** Opening Extracted information block **
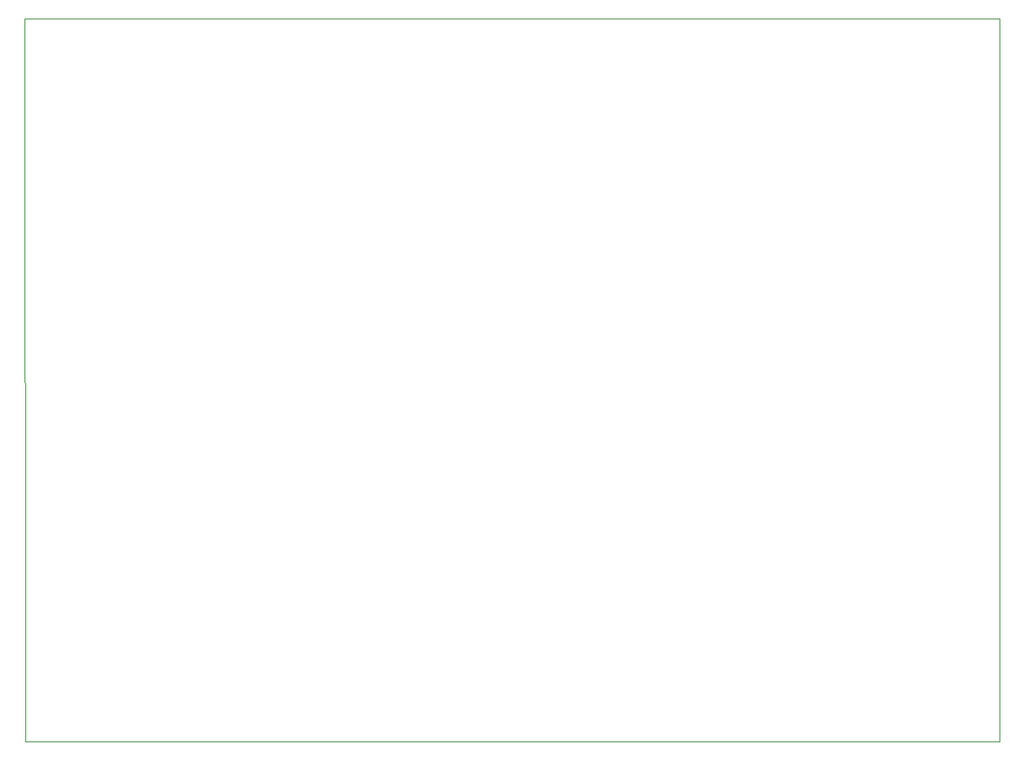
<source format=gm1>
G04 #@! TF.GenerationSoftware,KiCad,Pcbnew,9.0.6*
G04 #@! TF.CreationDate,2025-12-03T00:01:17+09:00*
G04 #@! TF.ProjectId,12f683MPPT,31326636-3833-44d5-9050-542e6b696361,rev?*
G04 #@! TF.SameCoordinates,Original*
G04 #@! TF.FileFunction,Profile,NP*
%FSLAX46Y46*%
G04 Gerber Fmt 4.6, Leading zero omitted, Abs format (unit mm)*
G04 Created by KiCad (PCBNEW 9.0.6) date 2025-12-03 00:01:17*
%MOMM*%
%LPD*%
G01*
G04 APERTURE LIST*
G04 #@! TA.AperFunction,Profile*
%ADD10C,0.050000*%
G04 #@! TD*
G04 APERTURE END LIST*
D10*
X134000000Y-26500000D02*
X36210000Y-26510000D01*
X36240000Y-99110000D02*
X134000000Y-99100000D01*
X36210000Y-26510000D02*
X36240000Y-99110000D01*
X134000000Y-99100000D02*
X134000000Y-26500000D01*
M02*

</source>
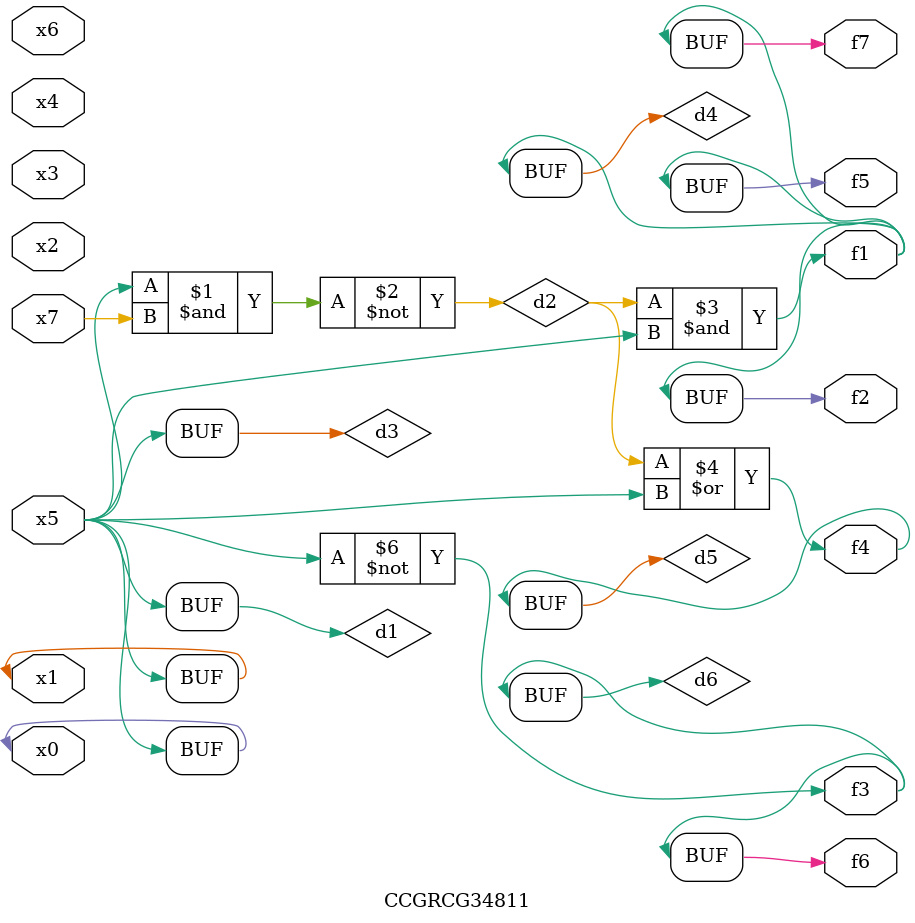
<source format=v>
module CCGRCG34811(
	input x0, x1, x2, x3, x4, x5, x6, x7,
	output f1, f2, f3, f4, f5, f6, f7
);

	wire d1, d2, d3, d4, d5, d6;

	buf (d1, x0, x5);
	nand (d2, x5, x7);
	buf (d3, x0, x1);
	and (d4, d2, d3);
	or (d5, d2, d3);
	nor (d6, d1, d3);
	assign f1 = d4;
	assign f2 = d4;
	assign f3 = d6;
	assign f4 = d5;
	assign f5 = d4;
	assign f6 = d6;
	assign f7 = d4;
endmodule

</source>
** Closing Extracted information block **
Written task
Copy out each line of the data that has the word "LIST" in it.

Written solution
G04 APERTURE LIST*
G04 APERTURE END LIST*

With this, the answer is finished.